Jakarta, Aktual.com — Menteri BUMN Rini Soemarno diingatkan jangan hanya meminta perusahaan plat merah itu untuk melakukan revaluasi aset, justru yang terpenting adalah kebijakan untuk melakukan penyelamatan aset.
Pasalnya, dengan melakukan penyelamatan aset dapat lebih besar lagi aset yang terkumpul dibanding revaluasi aset. Kebijakan revaluasi aset selama ini sudah banyak dilakukan BUMN, dan asetnya bertambah triliunan rupiah.
“Untuk itu, Presiden Joko Widodo dan Menteri Rini harus konsentrasi dalam melakukan penyelamatan aset, bukan hanya revaluasi asset,” tandas Sekjen Forum Indonesia untuk Transparansi Anggaran (FITRA), Yenny Sucipto, di Jakarta, Selasa (22/3).
Karena akan percuma aset bertambah gara-gara revaluasi aset, kalau pada akhirnya hanya akan menjadi bancakan dari elite-elite BUMN, bahkan elite-elite tertentu.
“Salah satu penyelamatan aset BUMN itu dengan melakukan upaya revitalisasi lagi terhadap mekanisme Building, Operating and Transfer (BOT) di semua BUMN,” tegas dia.
Saat ini, ada kasus BOT yang tengah ditangani pihak penegak hukum yang seharusnya tidak terjadi lagi di BUMN lain, sebab berpotensi merugikan keuangan negara.
“Kasus BOT antara BUMN Hotel Indonesia dan PT Cipta Karya Bumi Indah (CKBI) dan PT Grand Indonesia (GI) telah ditangani Kejaksaan Agung. Itu termasuk mega skandal,” ingatnya.
Menurut dia, kasus ini bermula dari hasil audit Badan Pemeriksa Keuangan (BPK) terhadap BOT tersebut yang berpotensi merugikan keuangan negara Rp1,2 tahun pada 2014-2015.

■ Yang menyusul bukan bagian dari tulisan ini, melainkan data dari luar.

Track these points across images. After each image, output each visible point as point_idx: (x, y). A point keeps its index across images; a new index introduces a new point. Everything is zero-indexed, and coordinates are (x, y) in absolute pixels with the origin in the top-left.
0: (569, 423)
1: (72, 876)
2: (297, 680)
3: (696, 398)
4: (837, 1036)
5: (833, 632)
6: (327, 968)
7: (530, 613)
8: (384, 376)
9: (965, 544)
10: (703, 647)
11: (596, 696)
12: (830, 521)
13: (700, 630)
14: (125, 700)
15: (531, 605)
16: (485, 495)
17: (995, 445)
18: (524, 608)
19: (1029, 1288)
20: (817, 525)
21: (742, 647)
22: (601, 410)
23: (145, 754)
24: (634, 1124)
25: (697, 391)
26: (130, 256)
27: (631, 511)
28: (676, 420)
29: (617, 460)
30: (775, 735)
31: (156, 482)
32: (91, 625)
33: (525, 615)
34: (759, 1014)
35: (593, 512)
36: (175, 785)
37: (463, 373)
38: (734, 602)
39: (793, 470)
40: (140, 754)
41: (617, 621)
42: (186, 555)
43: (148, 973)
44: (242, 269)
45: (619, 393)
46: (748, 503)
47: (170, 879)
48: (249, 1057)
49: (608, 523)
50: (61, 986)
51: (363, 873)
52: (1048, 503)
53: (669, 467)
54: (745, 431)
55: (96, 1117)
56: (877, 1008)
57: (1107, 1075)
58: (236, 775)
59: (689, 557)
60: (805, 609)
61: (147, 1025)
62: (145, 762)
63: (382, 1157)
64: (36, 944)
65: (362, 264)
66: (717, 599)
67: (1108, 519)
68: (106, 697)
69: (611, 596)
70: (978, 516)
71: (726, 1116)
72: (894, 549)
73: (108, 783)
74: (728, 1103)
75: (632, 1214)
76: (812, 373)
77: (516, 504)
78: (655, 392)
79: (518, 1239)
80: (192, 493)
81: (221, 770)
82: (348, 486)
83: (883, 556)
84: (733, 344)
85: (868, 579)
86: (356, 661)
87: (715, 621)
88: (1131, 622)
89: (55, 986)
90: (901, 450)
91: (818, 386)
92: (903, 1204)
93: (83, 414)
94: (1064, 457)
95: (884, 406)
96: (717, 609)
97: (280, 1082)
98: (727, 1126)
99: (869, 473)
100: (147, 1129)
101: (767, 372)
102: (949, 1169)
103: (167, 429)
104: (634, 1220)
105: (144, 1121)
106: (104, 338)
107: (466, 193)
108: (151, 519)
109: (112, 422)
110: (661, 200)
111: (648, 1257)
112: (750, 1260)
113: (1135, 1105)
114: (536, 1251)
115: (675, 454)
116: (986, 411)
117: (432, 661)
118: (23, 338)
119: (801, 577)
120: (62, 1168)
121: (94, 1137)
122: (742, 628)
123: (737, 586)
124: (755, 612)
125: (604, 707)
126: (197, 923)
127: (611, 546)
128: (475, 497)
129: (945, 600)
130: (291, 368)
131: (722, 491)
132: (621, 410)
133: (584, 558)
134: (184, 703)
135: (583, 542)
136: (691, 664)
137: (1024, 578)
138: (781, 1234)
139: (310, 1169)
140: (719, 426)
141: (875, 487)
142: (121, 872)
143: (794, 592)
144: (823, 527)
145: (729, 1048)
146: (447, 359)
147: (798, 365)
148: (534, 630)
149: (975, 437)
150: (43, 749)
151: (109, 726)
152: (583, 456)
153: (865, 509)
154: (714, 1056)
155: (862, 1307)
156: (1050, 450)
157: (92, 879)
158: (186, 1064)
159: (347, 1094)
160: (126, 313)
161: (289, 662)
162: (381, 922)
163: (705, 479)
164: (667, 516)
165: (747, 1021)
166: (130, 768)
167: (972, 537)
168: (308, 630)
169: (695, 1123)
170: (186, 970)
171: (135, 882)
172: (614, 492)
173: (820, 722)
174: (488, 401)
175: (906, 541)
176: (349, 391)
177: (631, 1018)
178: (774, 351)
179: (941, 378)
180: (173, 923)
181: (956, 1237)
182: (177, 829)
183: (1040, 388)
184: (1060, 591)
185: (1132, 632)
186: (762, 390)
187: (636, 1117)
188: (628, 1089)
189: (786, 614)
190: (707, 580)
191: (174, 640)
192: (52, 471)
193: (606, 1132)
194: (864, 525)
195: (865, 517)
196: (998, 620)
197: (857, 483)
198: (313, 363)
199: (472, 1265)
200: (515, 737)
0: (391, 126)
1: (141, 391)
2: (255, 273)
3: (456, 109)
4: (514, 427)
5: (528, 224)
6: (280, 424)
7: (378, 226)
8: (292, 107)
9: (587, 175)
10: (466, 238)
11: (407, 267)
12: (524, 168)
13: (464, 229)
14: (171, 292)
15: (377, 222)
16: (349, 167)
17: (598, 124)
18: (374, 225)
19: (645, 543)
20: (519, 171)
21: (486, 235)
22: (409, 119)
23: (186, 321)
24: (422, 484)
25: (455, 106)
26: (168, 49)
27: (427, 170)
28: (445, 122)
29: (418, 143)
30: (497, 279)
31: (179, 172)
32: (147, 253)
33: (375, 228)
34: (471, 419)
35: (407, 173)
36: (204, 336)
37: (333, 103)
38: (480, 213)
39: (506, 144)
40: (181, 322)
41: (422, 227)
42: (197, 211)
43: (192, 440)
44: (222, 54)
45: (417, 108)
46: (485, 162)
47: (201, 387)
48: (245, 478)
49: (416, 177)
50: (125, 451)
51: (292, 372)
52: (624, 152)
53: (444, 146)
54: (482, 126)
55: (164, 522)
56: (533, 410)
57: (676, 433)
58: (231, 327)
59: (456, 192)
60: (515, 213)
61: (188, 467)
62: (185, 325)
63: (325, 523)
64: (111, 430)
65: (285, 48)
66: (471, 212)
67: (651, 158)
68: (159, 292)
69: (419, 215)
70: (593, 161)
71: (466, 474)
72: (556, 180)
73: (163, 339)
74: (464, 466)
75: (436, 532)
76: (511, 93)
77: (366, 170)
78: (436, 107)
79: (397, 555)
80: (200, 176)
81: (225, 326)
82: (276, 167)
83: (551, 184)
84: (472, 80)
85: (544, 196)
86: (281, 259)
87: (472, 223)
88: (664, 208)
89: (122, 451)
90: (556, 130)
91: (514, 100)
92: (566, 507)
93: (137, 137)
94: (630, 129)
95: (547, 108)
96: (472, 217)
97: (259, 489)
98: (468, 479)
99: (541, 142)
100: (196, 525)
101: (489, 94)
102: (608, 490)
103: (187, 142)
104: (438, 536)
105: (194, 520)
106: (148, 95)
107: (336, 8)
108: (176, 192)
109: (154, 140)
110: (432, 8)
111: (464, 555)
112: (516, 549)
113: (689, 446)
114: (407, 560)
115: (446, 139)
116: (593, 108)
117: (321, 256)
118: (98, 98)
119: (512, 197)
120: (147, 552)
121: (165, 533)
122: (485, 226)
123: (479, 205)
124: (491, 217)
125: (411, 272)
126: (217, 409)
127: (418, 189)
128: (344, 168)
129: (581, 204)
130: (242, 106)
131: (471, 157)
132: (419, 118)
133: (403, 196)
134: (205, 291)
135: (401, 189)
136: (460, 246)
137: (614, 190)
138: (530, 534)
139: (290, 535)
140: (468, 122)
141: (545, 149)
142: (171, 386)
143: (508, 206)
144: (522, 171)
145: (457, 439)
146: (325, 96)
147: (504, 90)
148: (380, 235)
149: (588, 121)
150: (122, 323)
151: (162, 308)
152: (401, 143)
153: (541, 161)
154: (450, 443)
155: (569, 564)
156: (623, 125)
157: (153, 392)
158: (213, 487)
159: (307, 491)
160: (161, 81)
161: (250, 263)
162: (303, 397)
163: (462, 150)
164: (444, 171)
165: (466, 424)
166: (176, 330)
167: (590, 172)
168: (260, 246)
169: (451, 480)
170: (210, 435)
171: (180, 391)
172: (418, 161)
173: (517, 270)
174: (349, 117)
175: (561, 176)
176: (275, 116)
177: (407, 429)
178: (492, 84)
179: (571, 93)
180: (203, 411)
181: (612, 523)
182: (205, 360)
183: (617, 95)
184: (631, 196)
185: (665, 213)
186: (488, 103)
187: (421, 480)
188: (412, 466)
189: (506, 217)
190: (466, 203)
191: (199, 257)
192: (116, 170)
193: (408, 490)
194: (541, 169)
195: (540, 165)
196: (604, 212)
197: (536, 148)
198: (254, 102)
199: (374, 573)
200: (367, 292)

Hingga saat ini Kejagung sudah memeriksa beberapa saksi, mulai dari nantan Menteri BUMN Laksamana Sukardi, Staf Khusus Wakil Presiden Jusuf Kalla, Wijayanto Samirin, putri Bos Djarum sebagai Pemilik PT GI, Telissa Hartono, dan mantan Direktur PT HI, A.M Suseto.
“Bahkan potensi kerugiannya bisa lebih besar lagi, jika BPKP (Badan Pengawasan Keuangan dan Pembangunan) mau mengaudit ulang dari proses kerjasama hingga saat ini,” papar Yenny.

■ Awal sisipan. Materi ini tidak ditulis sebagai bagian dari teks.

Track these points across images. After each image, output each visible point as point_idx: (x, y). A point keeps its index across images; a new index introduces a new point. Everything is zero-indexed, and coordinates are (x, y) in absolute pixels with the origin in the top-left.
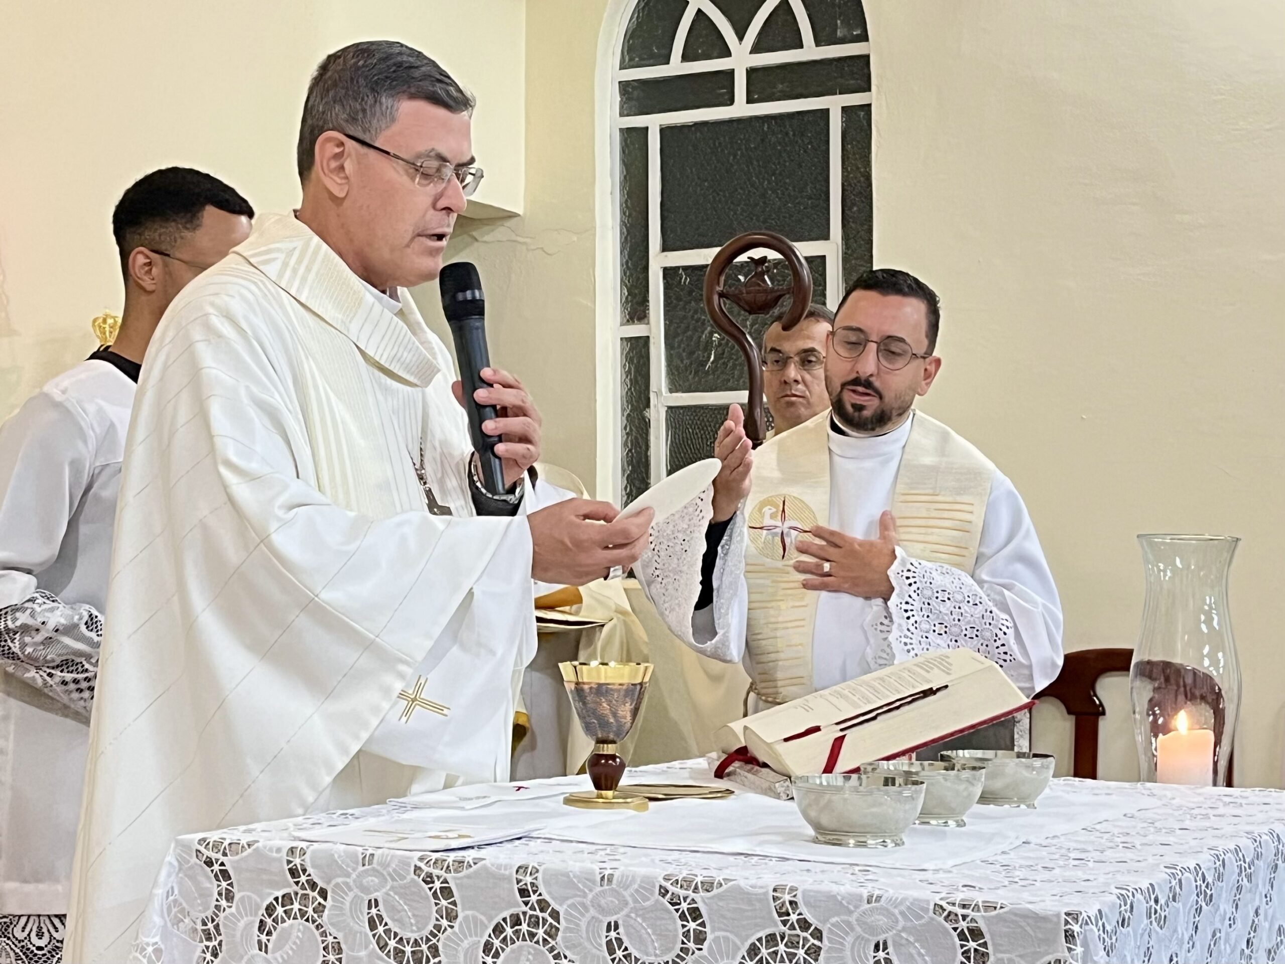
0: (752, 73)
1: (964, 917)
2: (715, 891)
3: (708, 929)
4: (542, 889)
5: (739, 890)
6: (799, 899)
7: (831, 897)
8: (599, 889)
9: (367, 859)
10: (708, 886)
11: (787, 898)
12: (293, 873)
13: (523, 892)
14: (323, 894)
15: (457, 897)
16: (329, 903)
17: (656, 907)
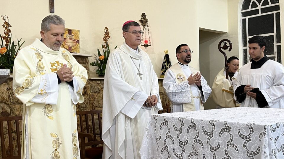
0: (261, 9)
1: (250, 126)
2: (216, 122)
3: (216, 127)
4: (194, 122)
5: (220, 122)
6: (228, 123)
7: (232, 123)
8: (201, 122)
9: (173, 118)
10: (215, 121)
11: (226, 123)
12: (164, 119)
13: (192, 122)
14: (168, 122)
15: (184, 123)
16: (168, 124)
17: (209, 124)
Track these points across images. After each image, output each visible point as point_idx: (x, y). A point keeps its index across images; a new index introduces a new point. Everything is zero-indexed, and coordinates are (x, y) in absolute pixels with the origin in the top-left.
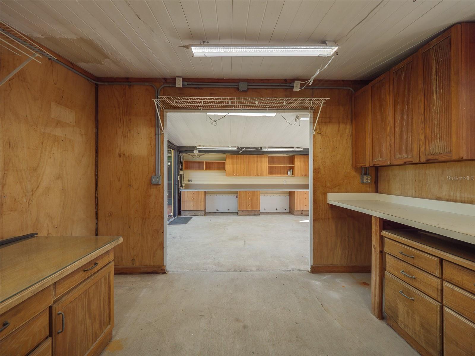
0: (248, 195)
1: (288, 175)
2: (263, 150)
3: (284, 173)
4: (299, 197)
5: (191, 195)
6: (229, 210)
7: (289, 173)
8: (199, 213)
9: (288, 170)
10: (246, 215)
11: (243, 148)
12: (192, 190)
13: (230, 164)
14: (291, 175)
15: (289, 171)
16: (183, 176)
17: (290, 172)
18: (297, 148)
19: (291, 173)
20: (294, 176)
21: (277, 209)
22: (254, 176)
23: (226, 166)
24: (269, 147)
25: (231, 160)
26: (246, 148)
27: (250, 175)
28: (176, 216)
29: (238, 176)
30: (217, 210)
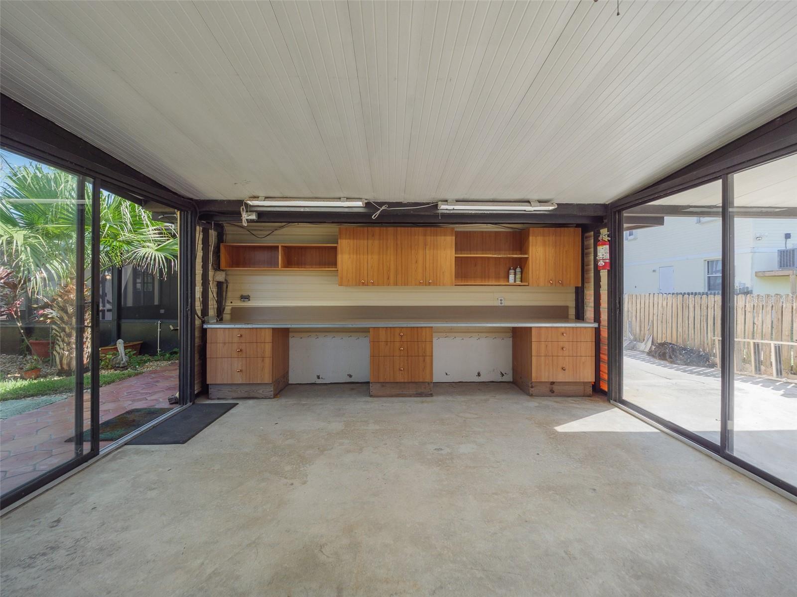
0: (398, 339)
1: (508, 281)
2: (440, 212)
3: (498, 278)
4: (543, 345)
5: (236, 340)
6: (350, 376)
7: (511, 277)
8: (261, 391)
9: (510, 269)
10: (392, 396)
11: (381, 204)
12: (237, 326)
13: (349, 254)
14: (518, 282)
15: (512, 271)
16: (225, 286)
17: (515, 274)
18: (540, 202)
19: (518, 276)
20: (527, 284)
21: (479, 375)
22: (416, 285)
23: (339, 257)
24: (457, 201)
25: (352, 241)
26: (391, 204)
27: (406, 284)
28: (188, 401)
29: (373, 284)
30: (318, 377)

Apalagi saat ini, dengan kinerja Menteri Rini saat ini, potensi aset yang akan hilang bisa lebih besar lagi. Mengingat di BUMN-BUMN besar pun terdapat banyak temuan yang mencurigakan berdasar audit BPK.
Sepanjang 2010-2014, karena data 2015 belum terkumpul, Fitra telah me-ranking 12 BUMN dengan temuan permaslahan terbanyak. Berdasar data, ternyata PT Pertamina (Persero) menduduki peringkat pertama dengan 393 temuan, kemudian PT. PLN (Persero) ada 168 temuan dan PT BNI (Persero) Tbk dengan 108 temuan.
Dari data tersebut, kata Yenny, Fitra mencermati bahwa BUMN yang memiliki kontribusi besar lewat devidennya, justru memiliki bsnyak catatan atau temuan dari audit BPK.
“Ini membuktikan bahwa BUMN perlu melakukan evaluasi,” cetus dia.
Masih dalam data BPK yang diolah FITRA, selama 2013-2014 aset BUMN mengalami kenaikan signifikan sebesar 134% atau Rp.1.111 triliun.
Dengan besarnya aset pada BUMN itu, kata dia, mestinya harus diimbagi dengan pengawasan maksimal dan kemampuan BUMN dalam memberikan kontribusi terhadap pemasukan ke kas negara.
“Selama ini, aset BUMN terbesar masih dipegang PT Bank Mandiri (Persero) Tbk dengan total Rp855 triliun. Dan untuk BUMN energi, Pertamina yang terbesar sebanyak Rp626 triliun,” pungkas dia.